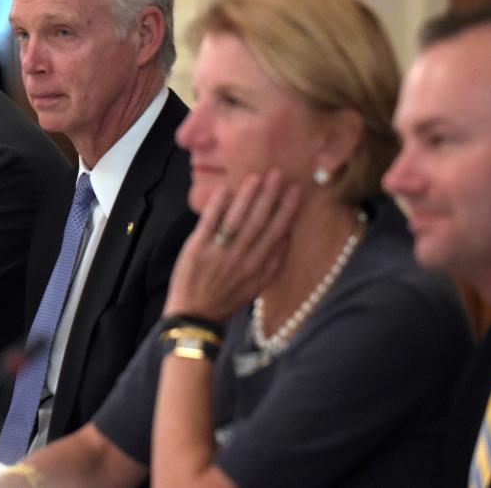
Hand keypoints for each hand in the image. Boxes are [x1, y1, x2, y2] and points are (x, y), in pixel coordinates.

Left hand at [163, 170, 299, 321]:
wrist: (195, 316)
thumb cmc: (227, 299)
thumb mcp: (257, 287)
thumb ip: (273, 264)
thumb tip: (286, 236)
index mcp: (258, 266)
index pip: (276, 232)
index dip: (286, 209)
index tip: (294, 190)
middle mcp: (241, 258)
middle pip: (258, 221)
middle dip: (269, 196)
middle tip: (277, 173)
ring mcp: (218, 252)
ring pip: (236, 219)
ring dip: (246, 196)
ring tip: (256, 177)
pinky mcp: (197, 249)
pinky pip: (209, 223)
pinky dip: (216, 206)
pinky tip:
---
> _Directions for this task_: Would you please write out the entries in full, exactly as they read, but without pictures?

> _Solution for this task_:
Hand keypoints for each hand in the image. Boxes are [x1, y1, x2, y2] and points are (x, y), in pixel coordinates.

Left hand at [163, 170, 299, 321]:
wrist: (195, 316)
thumb cmc: (227, 299)
thumb mcp: (257, 287)
thumb ip: (273, 264)
thumb tip: (286, 236)
index mcp: (258, 266)
index pip: (276, 232)
index dip: (286, 209)
index tip: (294, 190)
middle mcp: (241, 258)
middle pip: (258, 221)
middle dip: (269, 196)
middle tip: (277, 173)
ring mcp: (218, 252)
ring pip: (236, 219)
ring dip: (246, 196)
ring tip: (256, 177)
pinky mcp: (197, 249)
pinky pip: (209, 223)
pinky dip: (216, 206)
pinky tip:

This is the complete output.